More Newspapers Hopeful About Paid Content, Thanks to Tablets

Digital shift could change newspaper revenue model

There finally seems to be some optimism in the newspaper business. Thanks to the consumer's love affair with the iPad, newspapers have discovered that people will pay for content.

"You only have to go back three years; tablets weren't around," Doug Franklin, president of the Cox Media Group, said during a Newspaper Association of America panel in Washington, D.C., April 3. "We're more optimistic because there is a pathway to the digital migration. The tablet brings new audience and new revenue streams."

Before the iPad came along, newspapers were stuck in the free online content trap. The Apple device makes people more eager to consume digital editions of newspapers and more important for the newspaper business, provides an easy way for people to click a "buy" button.
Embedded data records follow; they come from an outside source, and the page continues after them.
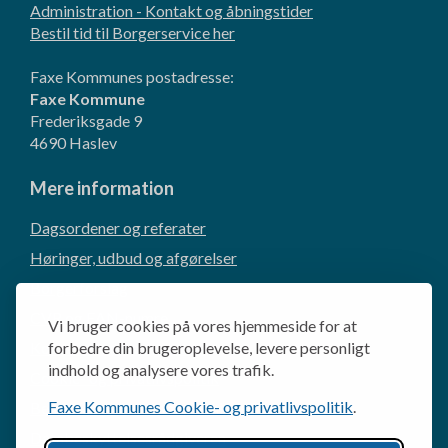
Administration - Kontakt og åbningstider
Bestil tid til Borgerservice her
Faxe Kommunes postadresse:
Faxe Kommune
Frederiksgade 9
4690 Haslev
Mere information
Dagsordener og referater
Høringer, udbud og afgørelser
Borgerforslag
CVR og EAN-numre
Vi bruger cookies på vores hjemmeside for at
Kommunikation og presse
forbedre din brugeroplevelse, levere personligt
indhold og analysere vores trafik.
Cookie- og privatlivspolitik
Faxe Kommunes Cookie- og privatlivspolitik
.
Behandling af personoplysninger
Databeskyttelsesrådgiveren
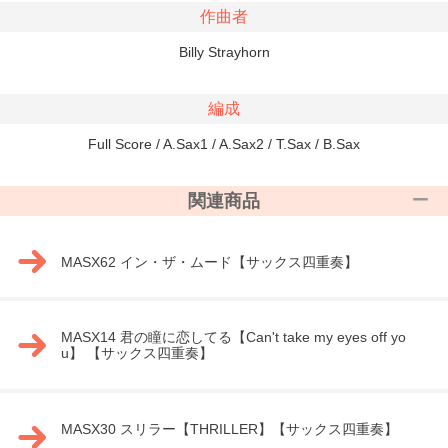
作曲者
Billy Strayhorn
編成
Full Score / A.Sax1 / A.Sax2 / T.Sax / B.Sax
関連商品
MASX62 イン・ザ・ムード【サックス四重奏】
MASX14 君の瞳に恋してる【Can't take my eyes off yo
u】 【サックス四重奏】
MASX30 スリラー【THRILLER】【サックス四重奏】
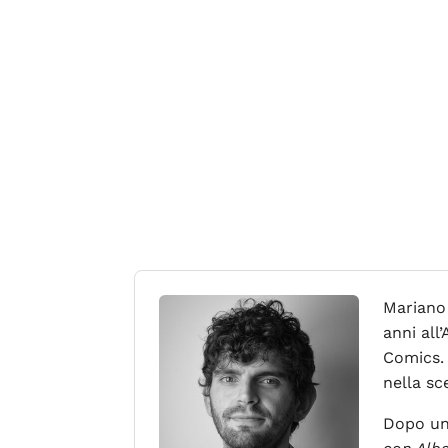
Mariano 
anni all
Comics. 
nella sc
Dopo un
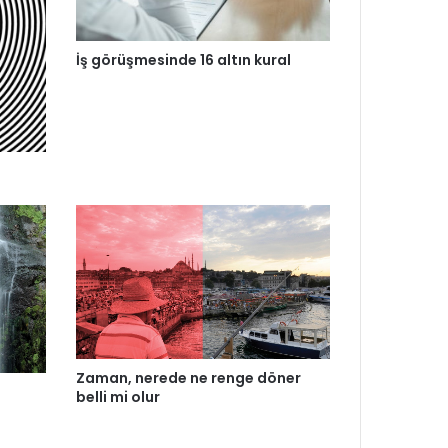
İş görüşmesinde 16 altın kural
Zaman, nerede ne renge döner
belli mi olur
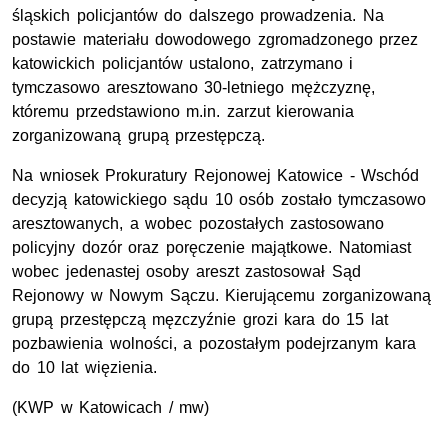
śląskich policjantów do dalszego prowadzenia. Na
postawie materiału dowodowego zgromadzonego przez
katowickich policjantów ustalono, zatrzymano i
tymczasowo aresztowano 30-letniego mężczyznę,
któremu przedstawiono m.in. zarzut kierowania
zorganizowaną grupą przestępczą.
Na wniosek Prokuratury Rejonowej Katowice - Wschód
decyzją katowickiego sądu 10 osób zostało tymczasowo
aresztowanych, a wobec pozostałych zastosowano
policyjny dozór oraz poręczenie majątkowe. Natomiast
wobec jedenastej osoby areszt zastosował Sąd
Rejonowy w Nowym Sączu. Kierującemu zorganizowaną
grupą przestępczą męzczyźnie grozi kara do 15 lat
pozbawienia wolności, a pozostałym podejrzanym kara
do 10 lat więzienia.
(KWP w Katowicach / mw)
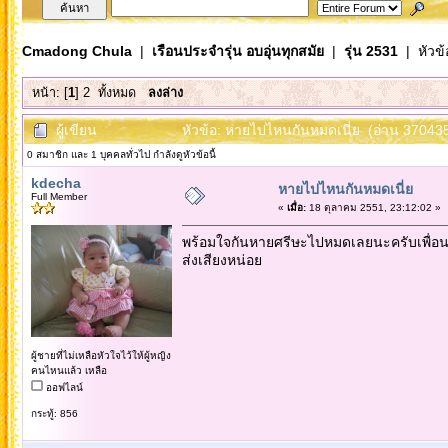
Cmadong Chula
|
เรือนประจำรุ่น อบอุ่นทุกสมัย
|
รุ่น 2531
| หัวข้
หน้า: [
1
]
2
ทั้งหมด
ลงล่าง
ผู้เขียน
หัวข้อ: หายไปไหนกันหมดเนี่ย (อ่าน 370435 
0 สมาชิก และ 1 บุคคลทั่วไป กำลังดูหัวข้อนี้
kdecha
หายไปไหนกันหมดเนี่ย
Full Member
«
เมื่อ:
18 ตุลาคม 2551, 23:12:02 »
พร้อมใจกันหายศรีษะไปหมดเลยนะครับเพื่อ
ส่งเสียงหน่อย
ผู้ชายที่ไม่เหลือหัวใจไว้ให้ผู้หญิง
คนไหนแล้ว เหลือ
ออฟไลน์
กระทู้: 856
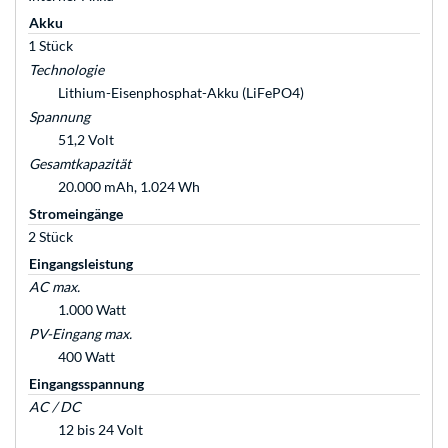
Akku
1 Stück
Technologie
Lithium-Eisenphosphat-Akku (LiFePO4)
Spannung
51,2 Volt
Gesamtkapazität
20.000 mAh, 1.024 Wh
Stromeingänge
2 Stück
Eingangsleistung
AC max.
1.000 Watt
PV-Eingang max.
400 Watt
Eingangsspannung
AC / DC
12 bis 24 Volt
"After many years of going all in, in the free Web, it's not the answer, even though we tried very hard," said Chris Peck, editor of The Commercial Appeal, Scripps Interactive Newspaper Group's Memphis paper, which erected a paywall in September 2010. "Apple is hard to deal with, but they also did us a gigantic favor of shifting the consumer to pay. The greatest opportunity is the notion of paid digital content on tablets and smartphones. I have a feeling it will be a thundering herd in the next few months."

Tablets can display a replica of the print edition, which helps consumers make the transformation to digital. For example, the average session to the replica edition of The Dallas Morning News on the iPad is 28 minutes, said Jim Moroney, publisher and CEO of the Belo newspaper. "Ultimately, the tablet will be a much better way for us to tell stories than the Web," Moroney said.

The industry adoption of paywalls will also increase the circulation revenue's contribution to newspapers, which once derived 70 to 80 percent of their revenue from advertising.

"We're asking our readers to pay more for the freight, and that balances the ad cycles," said Robert Gursha, vp of consumer marketing at the Star Tribune in Minneapolis. "We are looking for a 50-50 mix."